# Ventura man dies when car veers off road, rolls over



## 05GTO (Oct 6, 2004)

Rest in peace!



> Ventura man dies when car veers off road, rolls over
> By Staff reports
> December 9, 2005
> 
> ...


----------



## Guest (Dec 10, 2005)

wow,you know what color it was randy? and what state?


----------



## Guest (Dec 10, 2005)

he was on a STRAIGHT stretch of road.


----------



## nitrogirl (Jul 4, 2005)

Bless his heart.


----------



## Guest (Dec 10, 2005)

poor guy.


----------



## Guest (Dec 10, 2005)

ya that bloes,another wrecked gto,these things are getting rarer by the day


----------



## Guest (Dec 10, 2005)

wonder if he was speeding?


----------



## Guest (Dec 10, 2005)

probly,who knows if it was raining or anything ya know.


----------



## Guest (Dec 10, 2005)

true.


----------



## LS2FAST (Jul 22, 2005)

Was he a member of this forum??? If so what was his forum name?? Just curious.

Screw the goat, My condolences to his family.


----------



## 05GTO (Oct 6, 2004)

LS2FAST said:


> Was he a member of this forum??? If so what was his forum name?? Just curious.
> 
> Screw the goat, My condolences to his family.

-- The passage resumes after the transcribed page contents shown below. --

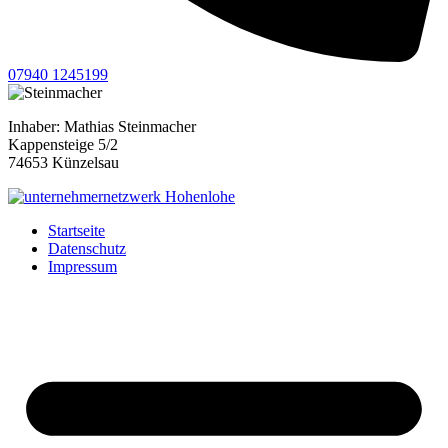
07940 1245199
Inhaber: Mathias Steinmacher
Kappensteige 5/2
74653 Künzelsau
Startseite
Datenschutz
Impressum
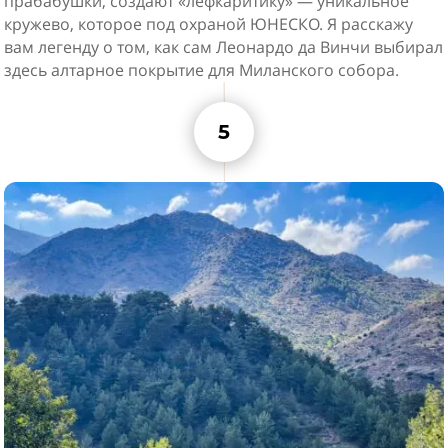
прабабушки, создают «лефкаритику» — уникальное
кружево, которое под охраной ЮНЕСКО. Я расскажу
вам легенду о том, как сам Леонардо да Винчи выбирал
здесь алтарное покрытие для Миланского собора.
5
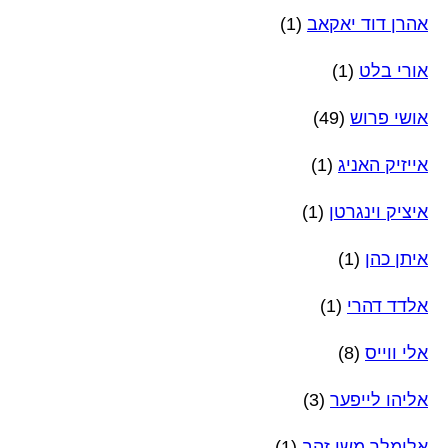
אהרן דוד יאקאב
(1)
אורי בלט
(1)
אושי פרוש
(49)
אייזיק האניג
(1)
איציק וינגרטן
(1)
איתן כהן
(1)
אלדד דהרי
(1)
אלי ווייס
(8)
אליהו לייפער
(3)
אלימלך משי זהב
(1)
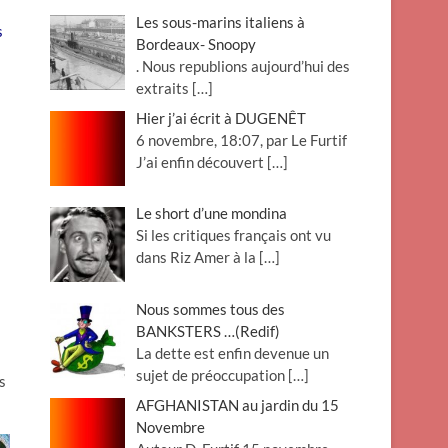
Les sous-marins italiens à
s
Bordeaux- Snoopy
. Nous republions aujourd’hui des
extraits
[…]
Hier j’ai écrit à DUGENÊT
6 novembre, 18:07, par Le Furtif
J’ai enfin découvert
[…]
Le short d’une mondina
Si les critiques français ont vu
dans Riz Amer à la
[…]
Nous sommes tous des
BANKSTERS …(Redif)
La dette est enfin devenue un
sujet de préoccupation
[…]
s
AFGHANISTAN au jardin du 15
Novembre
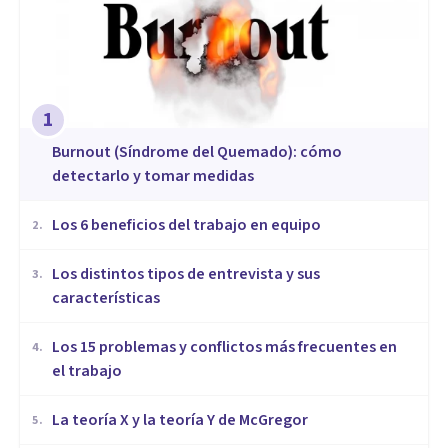
1
Burnout (Síndrome del Quemado): cómo
detectarlo y tomar medidas
​Los 6 beneficios del trabajo en equipo
2
.
​Los distintos tipos de entrevista y sus
3
.
características
​Los 15 problemas y conflictos más frecuentes en
4
.
el trabajo
La teoría X y la teoría Y de McGregor
5
.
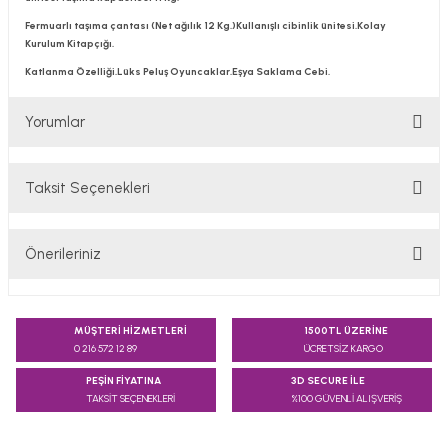
Fermuarlı taşıma çantası (Net ağılık 12 Kg.)Kullanışlı cibinlik ünitesi.Kolay
Kurulum Kitapçığı.
Katlanma Özelliği.Lüks Peluş Oyuncaklar.Eşya Saklama Cebi.
Yorumlar
Taksit Seçenekleri
Bu ürüne ilk yorumu siz yapın!
Önerileriniz
Yorum Yaz
Bu ürünün fiyat bilgisi, resim, ürün açıklamalarında ve diğer
konularda yetersiz gördüğünüz noktaları öneri formunu
MÜŞTERİ HİZMETLERİ
1500TL ÜZERİNE
kullanarak tarafımıza iletebilirsiniz.
0 216 572 12 89
ÜCRETSİZ KARGO
Görüş ve önerileriniz için teşekkür ederiz.
PEŞİN FİYATINA
3D SECURE İLE
TAKSİT SEÇENEKLERİ
%100 GÜVENLİ ALIŞVERİŞ
Ürün resmi kalitesiz, bozuk veya görüntülenemiyor.
Ürün açıklamasında eksik bilgiler bulunuyor.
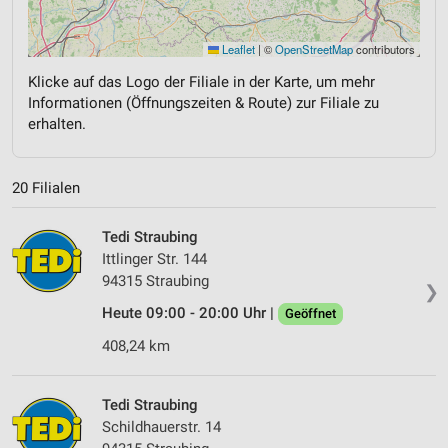
Leaflet
|
©
OpenStreetMap
contributors
Klicke auf das Logo der Filiale in der Karte, um mehr
Informationen (Öffnungszeiten & Route) zur Filiale zu
erhalten.
20 Filialen
Tedi Straubing
Ittlinger Str. 144
94315 Straubing
❯
Heute 09:00 - 20:00 Uhr |
Geöffnet
408,24 km
Tedi Straubing
Schildhauerstr. 14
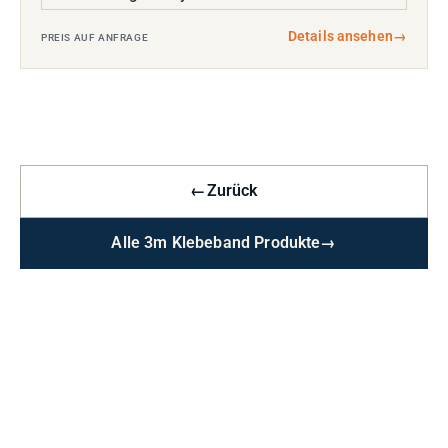
Details ansehen
→
PREIS AUF ANFRAGE
←
Zurück
Alle 3m Klebeband Produkte
→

I'm not sure if he is a member, we have several members on this forum from The Ventura County GTO Club, maybe one of those guys will know him.


----------



## Guest (Dec 11, 2005)

lets hope he wasnt showing off and it was something beyond his control.


----------



## 707GTOLS2 (Aug 31, 2005)

R.I.P.  
A member of our GOAT Family is gone


----------



## 2006GTO (Dec 8, 2005)

Wow R.I.P. for this guy... very sad. Thank god I live in Tucson, Arizona it barely rains here or VERY VERY VERY rarely snows last time it snowed it was back in like 7th grade for me which was a long a%# time ago my first year in Arizona from Detroit, Michigan I musta brought the snow with me for a year. But gotta get a feel for the cars traction and stuff... Powerful car to me atleast.


----------



## GTODEALER (Jan 7, 2005)

LS2FAST said:


> Was he a member of this forum??? If so what was his forum name?? Just curious.
> 
> Screw the goat, My condolences to his family.


 :agree ....very sad day.


----------



## Guest (Dec 12, 2005)

there is usually a subsequent story identifying what happened. Those local to the area, see what you can find.


----------



## ShAkz05GTO (Dec 9, 2005)

Have there been any other deaths in the GTO yet? This the first one that I've heard of.


----------



## Guest (Dec 12, 2005)

none that we have known about on here.


----------